Updated long-term follow-up results from the phase 1b study of pimicotinib in TGCT

Abbisko also announced the updated results from the Phase 1 open-label, multicenter study evaluating the safety and efficacy of pimicotinib in patients with TGCT. The poster, titled, “Long-term efficacy and safety profile of Pimicotinib (ABSK021) in tenosynovial giant cell tumor: Phase 1b update,” will be presented at the Connective Tissue Oncology Society 2024 Annual Meeting in San Diego, United States on November 13-16, 2024.

As of June 30, 2024, data from 42 patients who received the 50 mg dose of pimicotinib showed:

- The best ORR was 85.0% by RECIST v1.1 per IRC.With a median treatment duration of 20.67 months (0.5, 30.1), 54.8% and 38.1%patients had an exposure of ≥ 18 monthsand ≥ 24 months, respectively.
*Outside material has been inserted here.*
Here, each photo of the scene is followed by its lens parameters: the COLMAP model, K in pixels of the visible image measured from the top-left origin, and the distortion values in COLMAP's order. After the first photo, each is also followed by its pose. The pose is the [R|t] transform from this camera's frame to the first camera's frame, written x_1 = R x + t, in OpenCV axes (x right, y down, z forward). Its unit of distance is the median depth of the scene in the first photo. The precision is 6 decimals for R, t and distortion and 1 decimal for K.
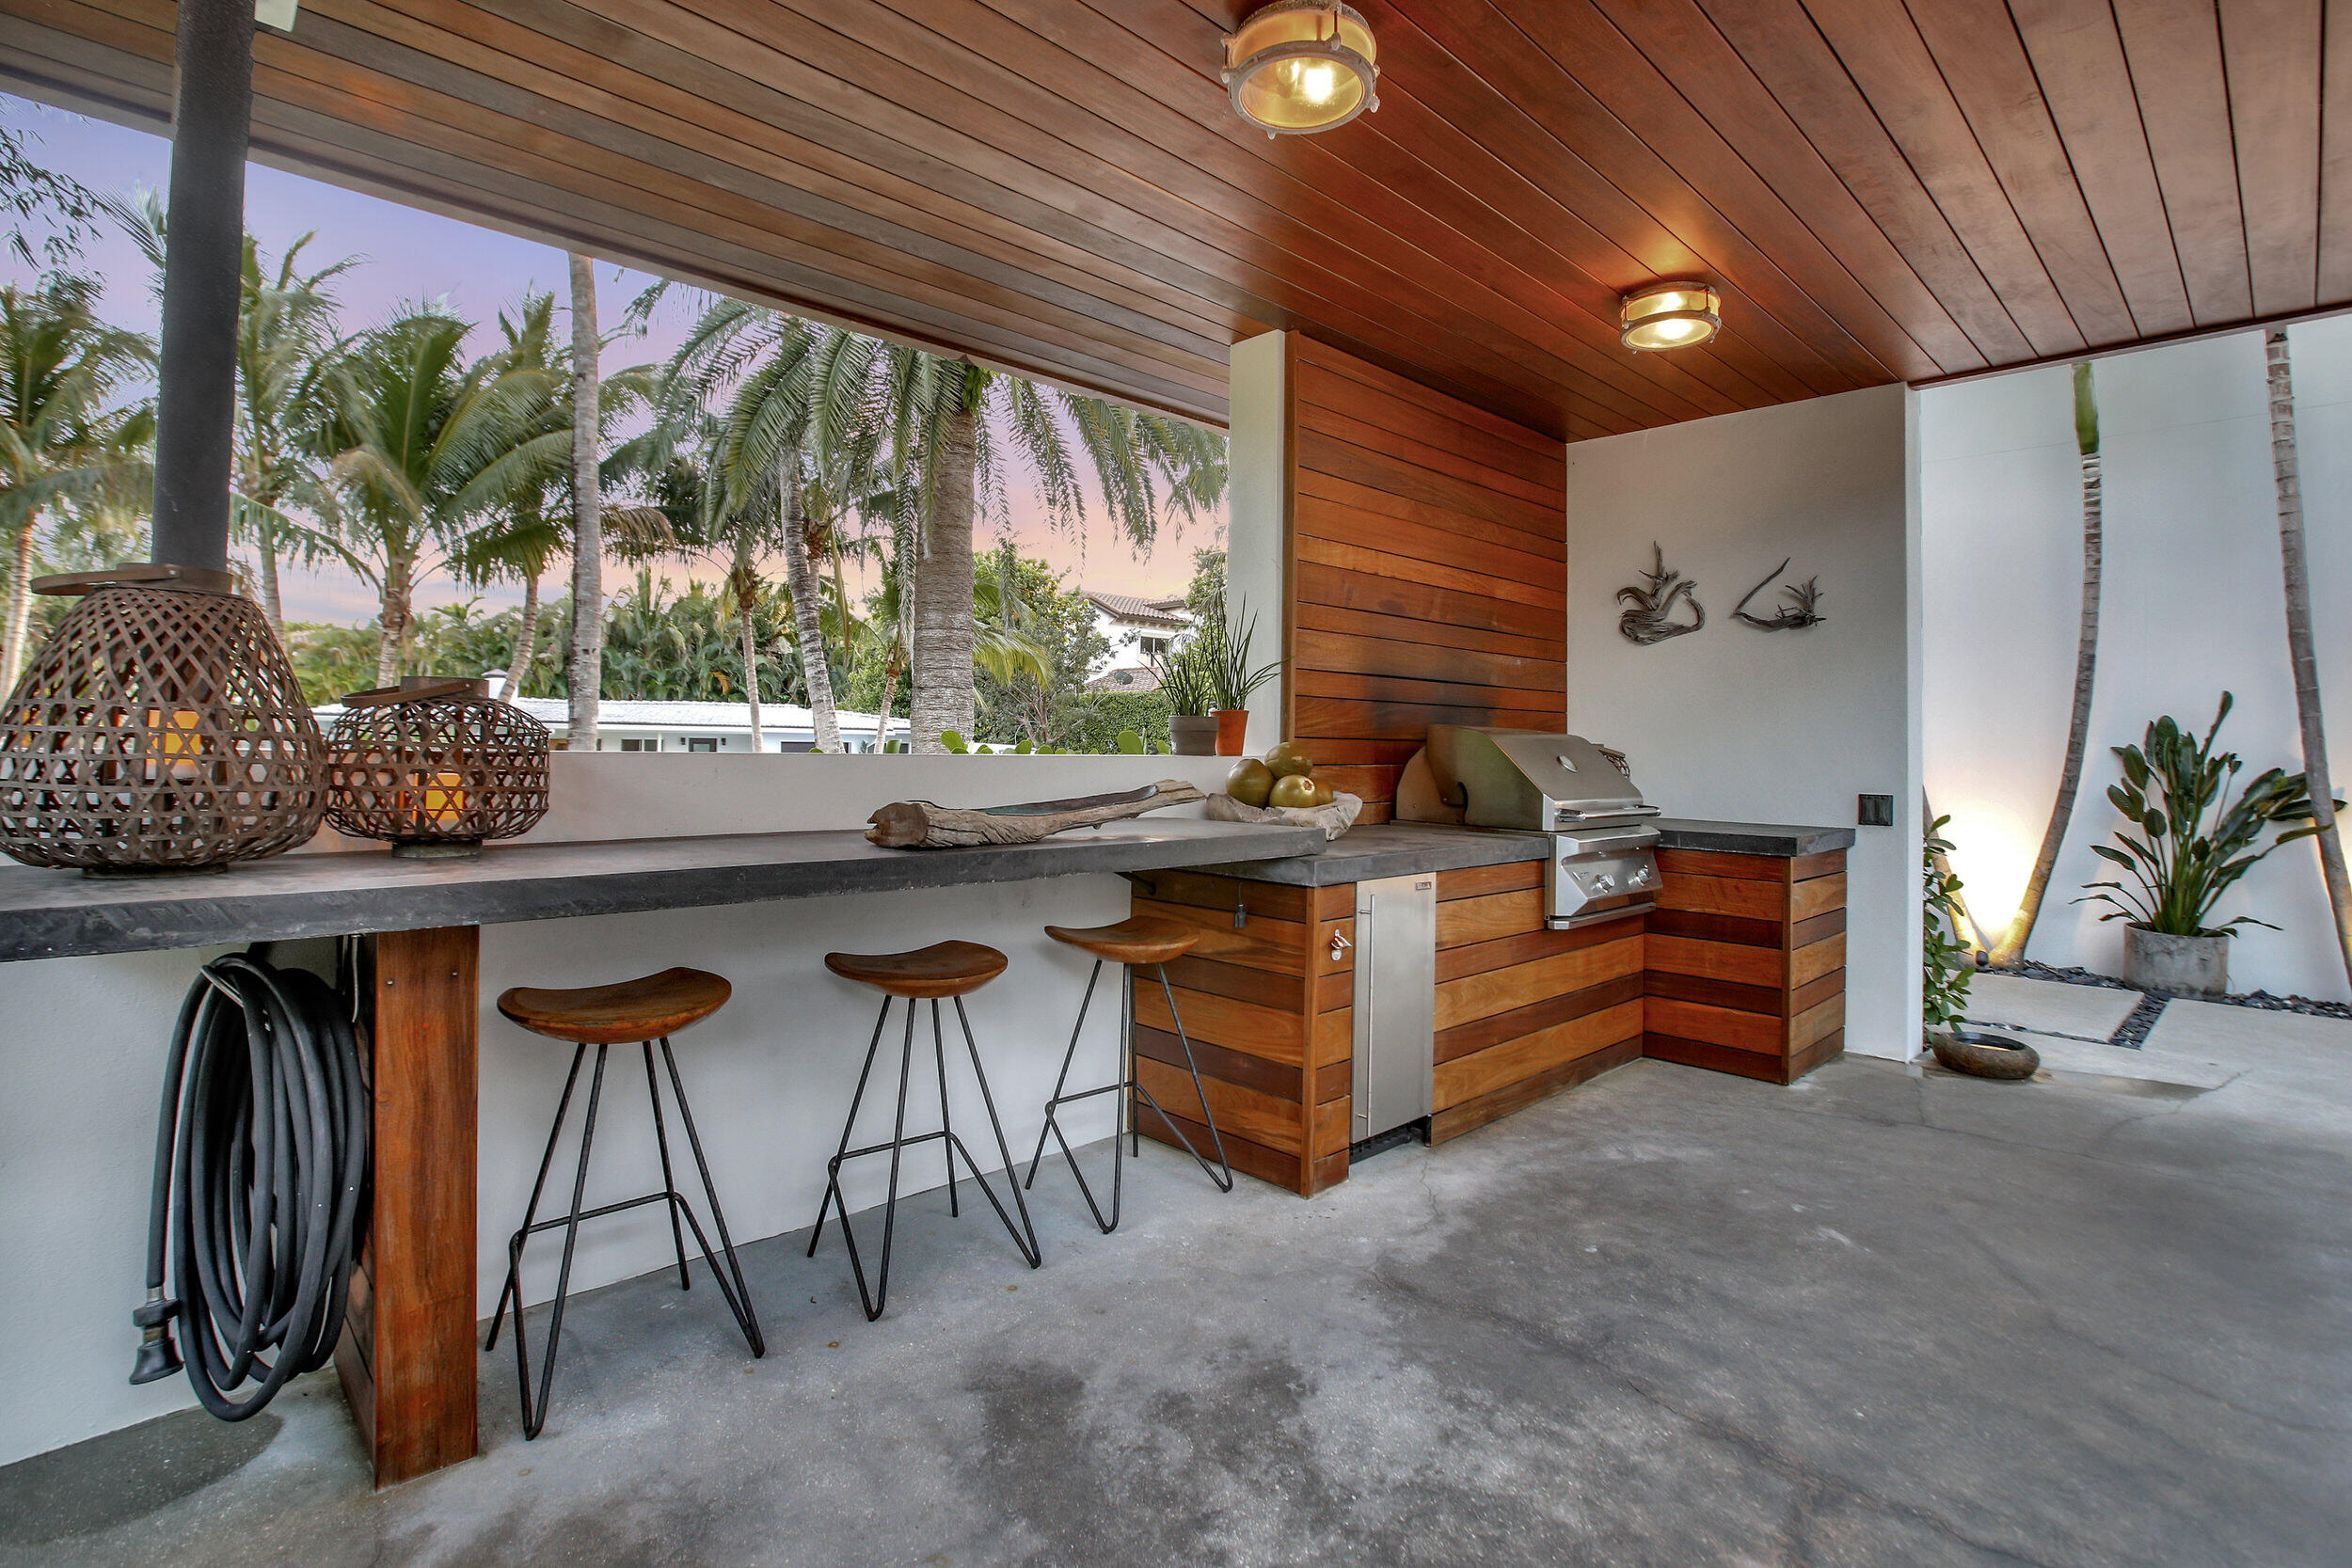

The median duration of response was not reached (NR) by Kaplan-Meier estimates, and 69.0% patients remained on treatment. Continuous and gradual improvement in tumor regression, pain and stiffness relief, and joint mobility were observed during long-term treatment.

- The overall safety profile remains largely consistent, with no distinct adverse events emerging upon long-term follow-up.

- No evidence of cholestatic hepatotoxicity was observed.